Mostly I try to go back in time.
“I shot my mother.” I say the words that have been haunting me for days. But longer than that, really. Years. They have been haunting me for years. The weeks in the hospital come back to me slowly. I remember in bits and pieces why Dad put in for a transfer when he’d sworn just months before that we would never have to move again. I know why my grandfather can’t look at me, his granddaughter — the selfish, reckless teenager who shot and killed his only child.
And I know the Scarred Man was right — the truth was like a tightrope and eventually I had to fall. Part of me just wishes the fall had killed me. Part of me rejoices that I am achingly alive.
“I’m the reason she’s dead.”
“No.”
I’ve never heard Dr. Rainier sound so firm before, so resolute. Almost like I’ve made her angry.

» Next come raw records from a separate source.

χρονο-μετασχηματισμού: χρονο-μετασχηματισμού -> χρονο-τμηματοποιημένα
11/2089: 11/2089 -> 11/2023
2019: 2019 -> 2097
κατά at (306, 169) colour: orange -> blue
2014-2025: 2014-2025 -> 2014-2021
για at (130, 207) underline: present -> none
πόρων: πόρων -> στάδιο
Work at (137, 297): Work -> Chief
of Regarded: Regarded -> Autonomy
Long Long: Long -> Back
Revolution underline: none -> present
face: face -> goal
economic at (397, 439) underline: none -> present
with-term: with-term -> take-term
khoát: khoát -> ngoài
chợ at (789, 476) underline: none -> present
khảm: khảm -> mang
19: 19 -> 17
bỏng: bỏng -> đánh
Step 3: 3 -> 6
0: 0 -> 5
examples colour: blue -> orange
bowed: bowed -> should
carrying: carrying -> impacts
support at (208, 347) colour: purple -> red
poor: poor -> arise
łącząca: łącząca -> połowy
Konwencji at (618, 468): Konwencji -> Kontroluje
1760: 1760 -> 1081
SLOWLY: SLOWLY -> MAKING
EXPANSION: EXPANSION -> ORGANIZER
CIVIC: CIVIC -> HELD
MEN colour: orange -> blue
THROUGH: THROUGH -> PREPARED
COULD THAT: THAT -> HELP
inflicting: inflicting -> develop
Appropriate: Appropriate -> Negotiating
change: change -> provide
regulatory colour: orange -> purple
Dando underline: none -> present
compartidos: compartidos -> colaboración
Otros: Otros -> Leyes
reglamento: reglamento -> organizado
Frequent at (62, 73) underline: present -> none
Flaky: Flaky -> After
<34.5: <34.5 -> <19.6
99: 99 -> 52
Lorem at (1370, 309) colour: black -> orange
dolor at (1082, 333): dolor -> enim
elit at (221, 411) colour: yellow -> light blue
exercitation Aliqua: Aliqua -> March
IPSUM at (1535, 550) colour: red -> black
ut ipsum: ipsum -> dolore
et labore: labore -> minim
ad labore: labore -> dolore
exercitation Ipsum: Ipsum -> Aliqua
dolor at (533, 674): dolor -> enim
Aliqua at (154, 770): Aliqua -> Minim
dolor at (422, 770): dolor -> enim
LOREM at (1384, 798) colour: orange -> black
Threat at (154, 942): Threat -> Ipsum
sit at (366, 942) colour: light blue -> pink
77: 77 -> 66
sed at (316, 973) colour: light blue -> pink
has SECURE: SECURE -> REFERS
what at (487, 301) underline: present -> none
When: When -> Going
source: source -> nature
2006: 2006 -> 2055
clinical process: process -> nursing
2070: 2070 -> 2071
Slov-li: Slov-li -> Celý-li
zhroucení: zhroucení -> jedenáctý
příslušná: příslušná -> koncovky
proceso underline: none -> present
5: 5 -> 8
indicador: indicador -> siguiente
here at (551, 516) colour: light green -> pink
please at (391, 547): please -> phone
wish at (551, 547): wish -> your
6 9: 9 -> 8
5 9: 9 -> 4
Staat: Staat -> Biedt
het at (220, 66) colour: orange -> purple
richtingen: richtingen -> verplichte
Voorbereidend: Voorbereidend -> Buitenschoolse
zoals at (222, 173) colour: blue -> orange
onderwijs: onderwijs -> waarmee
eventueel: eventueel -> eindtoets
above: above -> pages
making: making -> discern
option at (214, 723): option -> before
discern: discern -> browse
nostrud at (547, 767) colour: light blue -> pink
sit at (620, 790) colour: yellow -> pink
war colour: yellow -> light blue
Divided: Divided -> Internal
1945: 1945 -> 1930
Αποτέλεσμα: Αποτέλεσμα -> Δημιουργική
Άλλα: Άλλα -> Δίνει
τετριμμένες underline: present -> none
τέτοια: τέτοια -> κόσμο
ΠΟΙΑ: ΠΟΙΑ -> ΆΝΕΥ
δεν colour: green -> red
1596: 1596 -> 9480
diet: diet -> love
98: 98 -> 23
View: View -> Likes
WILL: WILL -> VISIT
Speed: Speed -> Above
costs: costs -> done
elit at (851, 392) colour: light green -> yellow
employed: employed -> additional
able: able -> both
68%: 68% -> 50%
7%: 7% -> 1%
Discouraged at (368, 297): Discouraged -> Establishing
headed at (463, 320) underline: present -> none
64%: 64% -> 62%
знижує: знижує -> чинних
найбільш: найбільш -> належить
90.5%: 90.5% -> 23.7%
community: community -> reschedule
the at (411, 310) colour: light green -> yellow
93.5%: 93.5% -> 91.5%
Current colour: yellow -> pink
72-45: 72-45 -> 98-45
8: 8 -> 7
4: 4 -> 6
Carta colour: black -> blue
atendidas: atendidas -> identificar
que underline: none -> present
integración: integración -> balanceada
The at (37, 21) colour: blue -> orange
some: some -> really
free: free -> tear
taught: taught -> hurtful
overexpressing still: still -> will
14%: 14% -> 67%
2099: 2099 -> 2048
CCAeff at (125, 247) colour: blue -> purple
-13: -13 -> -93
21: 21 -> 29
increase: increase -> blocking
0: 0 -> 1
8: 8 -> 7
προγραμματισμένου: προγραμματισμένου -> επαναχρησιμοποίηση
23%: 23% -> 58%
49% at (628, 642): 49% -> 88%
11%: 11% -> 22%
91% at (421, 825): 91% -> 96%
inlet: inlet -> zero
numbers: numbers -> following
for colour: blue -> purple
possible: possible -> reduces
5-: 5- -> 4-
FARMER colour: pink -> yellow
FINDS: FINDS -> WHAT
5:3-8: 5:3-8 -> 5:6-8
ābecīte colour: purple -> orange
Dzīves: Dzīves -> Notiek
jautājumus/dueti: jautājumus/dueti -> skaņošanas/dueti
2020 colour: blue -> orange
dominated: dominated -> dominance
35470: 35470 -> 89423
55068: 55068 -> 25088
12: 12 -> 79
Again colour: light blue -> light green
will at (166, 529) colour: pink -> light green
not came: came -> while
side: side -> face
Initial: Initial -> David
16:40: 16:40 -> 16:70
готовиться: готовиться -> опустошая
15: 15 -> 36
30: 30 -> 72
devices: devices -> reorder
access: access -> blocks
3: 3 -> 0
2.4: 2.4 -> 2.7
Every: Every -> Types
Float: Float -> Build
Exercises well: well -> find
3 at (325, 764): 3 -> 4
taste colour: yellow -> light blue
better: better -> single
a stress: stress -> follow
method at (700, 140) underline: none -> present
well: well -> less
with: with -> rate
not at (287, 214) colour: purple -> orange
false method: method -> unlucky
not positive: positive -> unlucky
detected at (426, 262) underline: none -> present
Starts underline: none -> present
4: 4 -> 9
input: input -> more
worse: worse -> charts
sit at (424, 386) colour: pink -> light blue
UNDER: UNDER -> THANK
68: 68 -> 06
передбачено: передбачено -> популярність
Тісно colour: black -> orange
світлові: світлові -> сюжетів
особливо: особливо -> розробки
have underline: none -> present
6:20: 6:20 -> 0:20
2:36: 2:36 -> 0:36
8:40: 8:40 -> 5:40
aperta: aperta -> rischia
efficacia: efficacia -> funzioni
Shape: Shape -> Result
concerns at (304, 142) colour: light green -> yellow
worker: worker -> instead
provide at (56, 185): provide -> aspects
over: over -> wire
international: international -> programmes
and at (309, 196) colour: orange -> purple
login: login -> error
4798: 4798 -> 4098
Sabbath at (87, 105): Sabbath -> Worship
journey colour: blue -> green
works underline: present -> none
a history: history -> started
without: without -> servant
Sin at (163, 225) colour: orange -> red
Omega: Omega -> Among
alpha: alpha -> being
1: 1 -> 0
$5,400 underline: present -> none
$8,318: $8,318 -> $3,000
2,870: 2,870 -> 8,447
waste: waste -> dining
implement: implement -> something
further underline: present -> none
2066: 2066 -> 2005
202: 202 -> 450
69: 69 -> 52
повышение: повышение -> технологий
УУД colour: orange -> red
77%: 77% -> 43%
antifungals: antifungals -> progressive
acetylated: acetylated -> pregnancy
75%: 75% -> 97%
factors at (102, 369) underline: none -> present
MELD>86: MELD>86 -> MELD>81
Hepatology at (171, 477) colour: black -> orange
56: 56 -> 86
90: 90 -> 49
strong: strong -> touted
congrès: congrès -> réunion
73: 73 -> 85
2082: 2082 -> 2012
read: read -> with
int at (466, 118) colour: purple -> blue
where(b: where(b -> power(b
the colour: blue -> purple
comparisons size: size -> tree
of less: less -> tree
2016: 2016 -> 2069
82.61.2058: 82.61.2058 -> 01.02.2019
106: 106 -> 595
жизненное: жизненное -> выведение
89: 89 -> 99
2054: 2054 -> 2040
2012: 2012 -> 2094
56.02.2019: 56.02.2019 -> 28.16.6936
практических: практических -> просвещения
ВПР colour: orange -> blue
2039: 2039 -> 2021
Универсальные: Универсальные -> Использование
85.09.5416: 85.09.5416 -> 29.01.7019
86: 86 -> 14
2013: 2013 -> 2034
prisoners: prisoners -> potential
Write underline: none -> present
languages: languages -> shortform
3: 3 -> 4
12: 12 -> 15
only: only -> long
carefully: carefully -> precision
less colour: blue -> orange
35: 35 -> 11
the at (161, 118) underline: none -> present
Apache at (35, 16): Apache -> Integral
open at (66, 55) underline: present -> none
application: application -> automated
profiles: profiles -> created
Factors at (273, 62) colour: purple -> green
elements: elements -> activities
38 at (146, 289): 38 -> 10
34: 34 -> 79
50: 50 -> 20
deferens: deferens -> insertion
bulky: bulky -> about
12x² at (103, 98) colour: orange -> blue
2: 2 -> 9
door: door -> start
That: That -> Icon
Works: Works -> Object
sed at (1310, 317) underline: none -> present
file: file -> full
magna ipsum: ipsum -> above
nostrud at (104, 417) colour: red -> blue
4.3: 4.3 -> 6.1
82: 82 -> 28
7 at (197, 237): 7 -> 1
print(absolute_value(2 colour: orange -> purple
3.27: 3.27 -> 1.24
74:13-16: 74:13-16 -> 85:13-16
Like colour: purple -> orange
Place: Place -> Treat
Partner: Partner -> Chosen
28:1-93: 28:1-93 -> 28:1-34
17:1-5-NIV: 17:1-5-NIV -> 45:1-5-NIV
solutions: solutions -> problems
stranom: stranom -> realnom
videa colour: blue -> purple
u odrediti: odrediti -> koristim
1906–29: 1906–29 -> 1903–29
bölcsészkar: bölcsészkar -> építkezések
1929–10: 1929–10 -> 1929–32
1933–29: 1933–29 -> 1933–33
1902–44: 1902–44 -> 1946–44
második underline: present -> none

“It was an accident.” I can’t believe the words until they are out of my mouth, spilling forth in painful, sloppy sobs. The very words I have spent the last three years despising. But they were right, weren’t they? My family didn’t lie to me. They just never actually told me the truth.
“Does Jamie know?” I finally ask the question that I fear the most. “Does he … does he hate me, too?”
“Your brother does not hate you, Grace.” The doctor smiles sadly, nods slowly. “And yes, he has always known you fired the gun.”
“I killed his mother,” I say.
“It was an accident,” the doctor tells me, and then I really start to cry.
Dr. Rainer hands me a tissue and continues. “The human mind is a miraculous thing. Somehow, it knows what it can take. It self-limits in that way. And three years ago you knew that you weren’t ready to process this information. You let yourself forget. And the people in your life couldn’t bring themselves to remind you. They thought it was best.”
Was it? I’m still not sure. I want to go back to before I knew. Anger is a far easier emotion than guilt.
“The grief and guilt were simply too much for you, and so your mind chose simply to forget. But it couldn’t forget everything.”
“The Scarred Man,” I say.
Dr. Rainer nods slowly. “You have a condition known as acute stress disorder. You have a condition, Grace. And we are going to help you get better.”
She smiles when she says it. I try to smile back, knowing you can’t possibly put a name on who I am and what I’ve done.
“Come on,” the doctor says, rising. “There’s something we think it’s time for you to see.”
“We?” I ask.
When the door opens, Ms. Chancellor is standing there, smiling at me. “Come now, Grace. It’s time.”